Branchlands would mean leaving behind the yardwork, the long drives to doctors and stores, the balky furnace -- and the lavish garden, the glorious views, the delightfully quirky house. Surprisingly, Dad was willing to go for it. Mom said maybe -- but not yet.

Suffering a Health Crisis

My husband, Chris, and I came home from a Friday-night movie to phone messages stacked up like planes on a runway. My 77-year-old mother, so vigorous that she had climbed Old Rag in the Blue Ridge Mountains the previous year, had suffered a massive heart attack. By the time Chris and I arrived at the University of Virginia Medical Center two and a half hours later, the doctor's prognosis couldn't have been bleaker. His exact words: "There is no hope."

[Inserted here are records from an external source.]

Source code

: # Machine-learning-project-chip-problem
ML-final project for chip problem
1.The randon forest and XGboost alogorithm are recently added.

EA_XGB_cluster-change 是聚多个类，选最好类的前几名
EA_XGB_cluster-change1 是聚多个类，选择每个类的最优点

He was wrong. My mother survived the night, the week, and bypass surgery 12 days later. My brother and two sisters, who had rushed to Virginia, and I took turns camping in her room in the intensive-care unit. As she inched her way back to life, we realized with joy and trepidation that we would be planning not for her funeral but for her homecoming. Shortly before she was discharged, the doctor said, "This is the time to bring in all the troops."

Talk about feeling daunted. My siblings -- Julie, Genna and Champ -- live respectively in Oregon, North Carolina and California. We all have families and busy lives. Mom was so weak she could barely walk, much less climb stairs, and she was taking 14 medications; a few weeks earlier, she had taken none. Dad wanted to help, but he was undergoing chemo and, frankly, he wasn't much of a nurse.